Task item
Copy the records from their start through the line containing "0.002429, 0.210446, 0.304347]]", switching "view" to "image" and leaving everything else unchanged. Omit the pictures.

Data shown
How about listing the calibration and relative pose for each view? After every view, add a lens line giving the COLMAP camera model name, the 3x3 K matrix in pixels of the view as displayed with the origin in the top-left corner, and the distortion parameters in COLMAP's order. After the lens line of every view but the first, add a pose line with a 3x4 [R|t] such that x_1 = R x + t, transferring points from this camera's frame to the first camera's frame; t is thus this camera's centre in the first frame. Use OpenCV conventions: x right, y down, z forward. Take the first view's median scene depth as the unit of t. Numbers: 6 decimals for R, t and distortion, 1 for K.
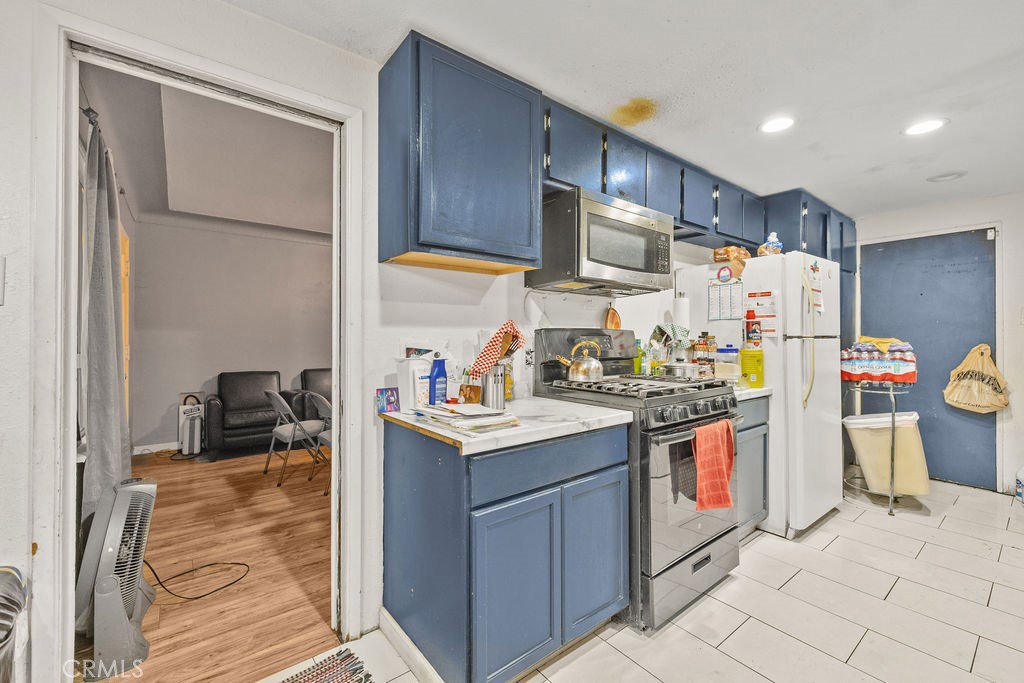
lens RADIAL K [[429.8, 0, 504.6], [0, 429.8, 334.2], [0, 0, 1]] dist [0.000518, 0.000143]
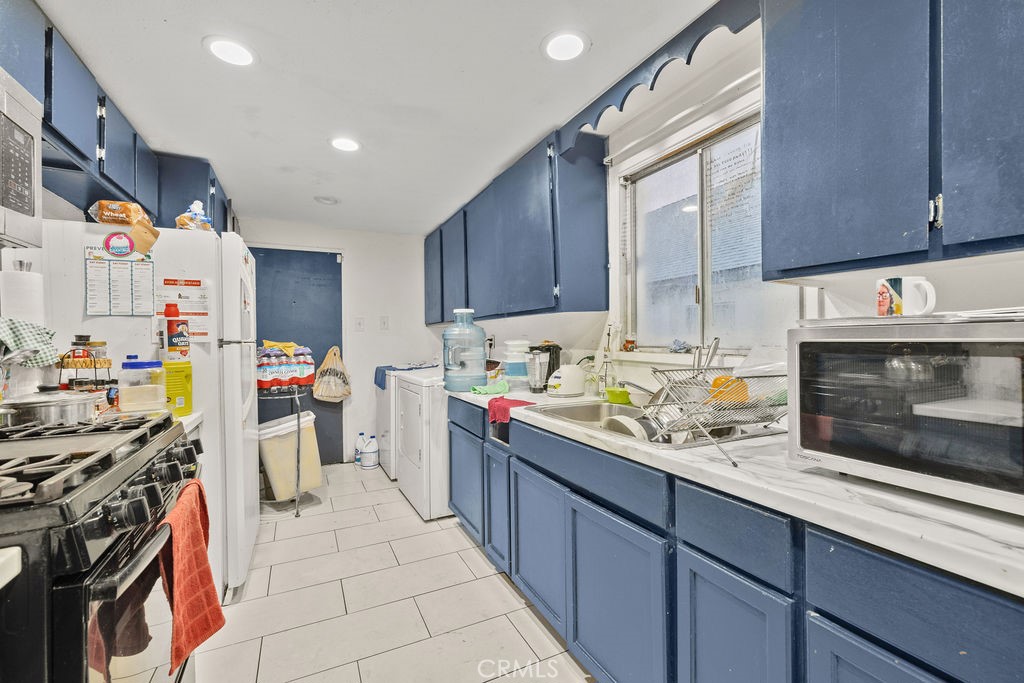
lens RADIAL K [[428.2, 0, 506.0], [0, 428.2, 339.1], [0, 0, 1]] dist [-0.001916, -0.000139]
pose [[0.210436, -0.003823, 0.977600, 0.015833], [0.003179, 0.999990, 0.003226, 0.000162], [-0.977602, 0.002429, 0.210446, 0.304347]]
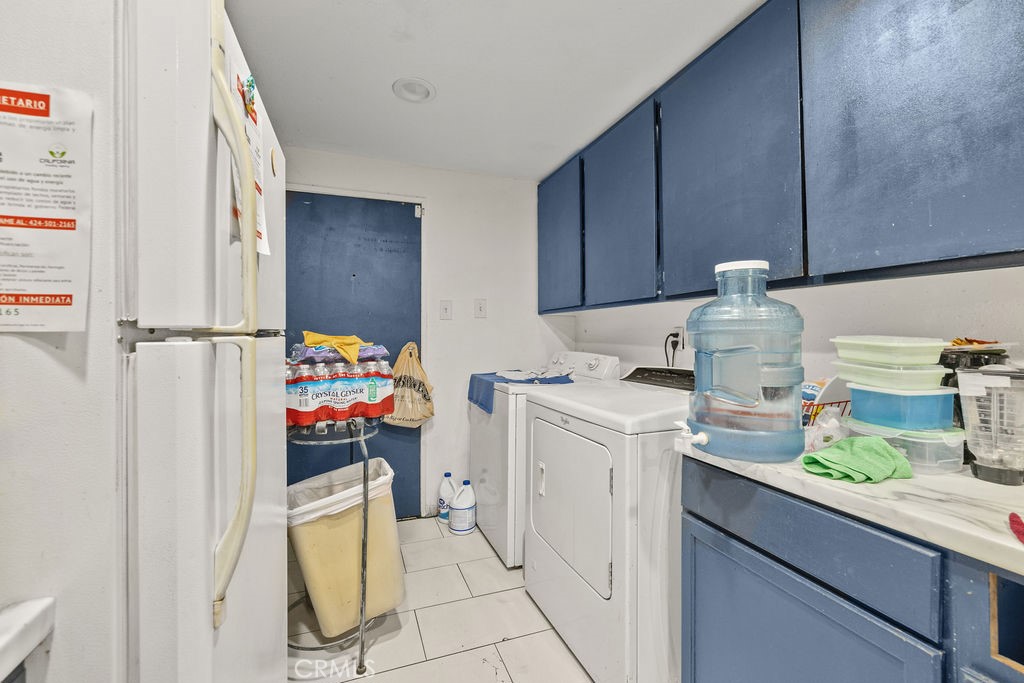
lens RADIAL K [[429.8, 0, 504.6], [0, 429.8, 334.2], [0, 0, 1]] dist [0.000518, 0.000143]
pose [[0.309206, 0.000291, 0.950995, 0.449060], [-0.007812, 0.999967, 0.002234, 0.004826], [-0.950963, -0.008120, 0.309198, 0.670910]]
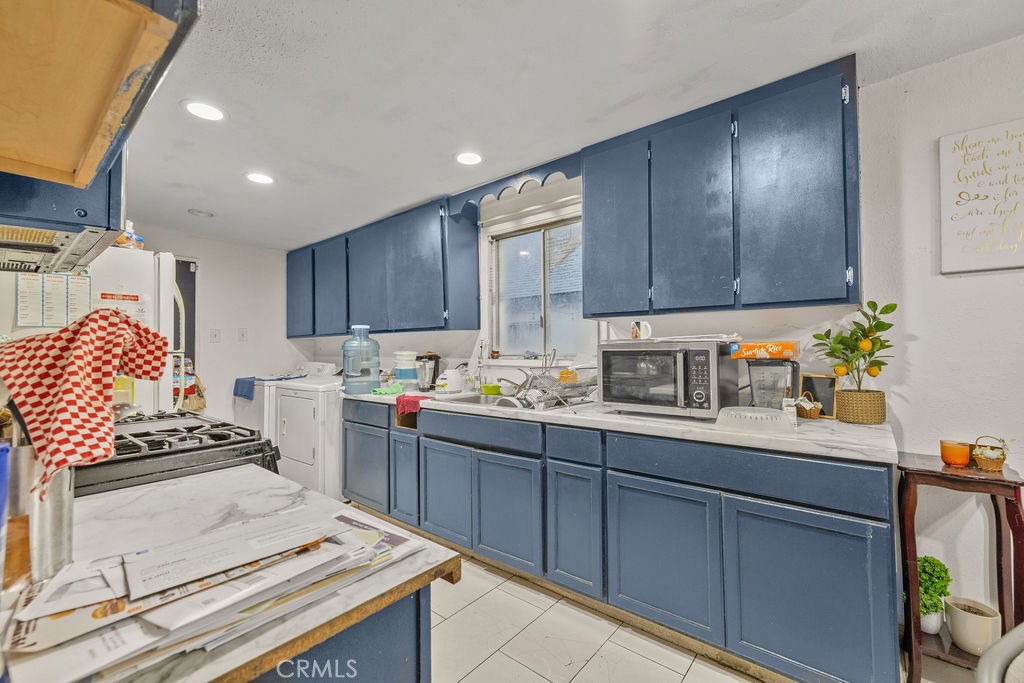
lens RADIAL K [[428.2, 0, 506.0], [0, 428.2, 339.1], [0, 0, 1]] dist [-0.001916, -0.000139]
pose [[-0.207947, 0.024398, 0.977836, -0.260061], [0.002429, 0.999699, -0.024426, 0.001944], [-0.978137, -0.002704, -0.207943, 0.449151]]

Exercise solution
How about listing the calibration and relative pose for each image? After every image, add a lens line giving the COLMAP camera model name, the 3x3 K matrix in pixels of the image as displayed with the origin in the top-left corner, and the distortion parameters in COLMAP's order. After the lens line of every image but the first, add a pose line with a 3x4 [R|t] such that x_1 = R x + t, transferring points from this camera's frame to the first camera's frame; t is thus this camera's centre in the first frame. Use OpenCV conventions: x right, y down, z forward. Take the first image's median scene depth as the unit of t. Numbers: 6 decimals for R, t and distortion, 1 for K.
lens RADIAL K [[429.8, 0, 504.6], [0, 429.8, 334.2], [0, 0, 1]] dist [0.000518, 0.000143]
lens RADIAL K [[428.2, 0, 506.0], [0, 428.2, 339.1], [0, 0, 1]] dist [-0.001916, -0.000139]
pose [[0.210436, -0.003823, 0.977600, 0.015833], [0.003179, 0.999990, 0.003226, 0.000162], [-0.977602, 0.002429, 0.210446, 0.304347]]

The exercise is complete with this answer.